* [Task material]:
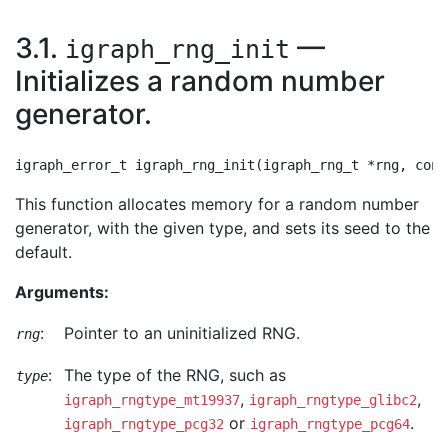
3.1.
—
igraph_rng_init
Initializes a random number
generator.
This function allocates memory for a random number
generator, with the given type, and sets its seed to the
default.
Arguments:
:
Pointer to an uninitialized RNG.
rng
:
The type of the RNG, such as
type
,
,
igraph_rngtype_mt19937
igraph_rngtype_glibc2
or
.
igraph_rngtype_pcg32
igraph_rngtype_pcg64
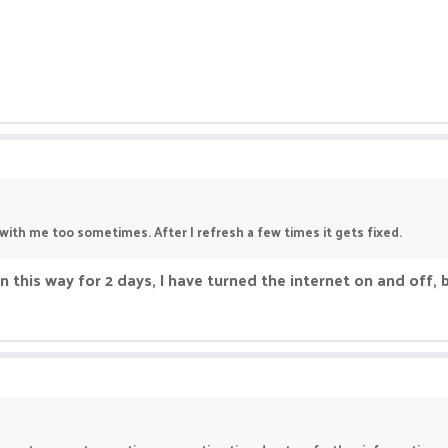
with me too sometimes. After I refresh a few times it gets fixed.
 in this way for 2 days, I have turned the internet on and off,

* [Exercise instructions]: Leave the pictures aside. Set down exactly the lines from the one with "This function allocates" through the final line of the listing above.

* [Solution for this problem]:
This function allocates memory for a random number
generator, with the given type, and sets its seed to the
default.
Arguments:
:
Pointer to an uninitialized RNG.
rng
:
The type of the RNG, such as
type
,
,
igraph_rngtype_mt19937
igraph_rngtype_glibc2
or
.
igraph_rngtype_pcg32
igraph_rngtype_pcg64
with me too sometimes. After I refresh a few times it gets fixed.
 in this way for 2 days, I have turned the internet on and off,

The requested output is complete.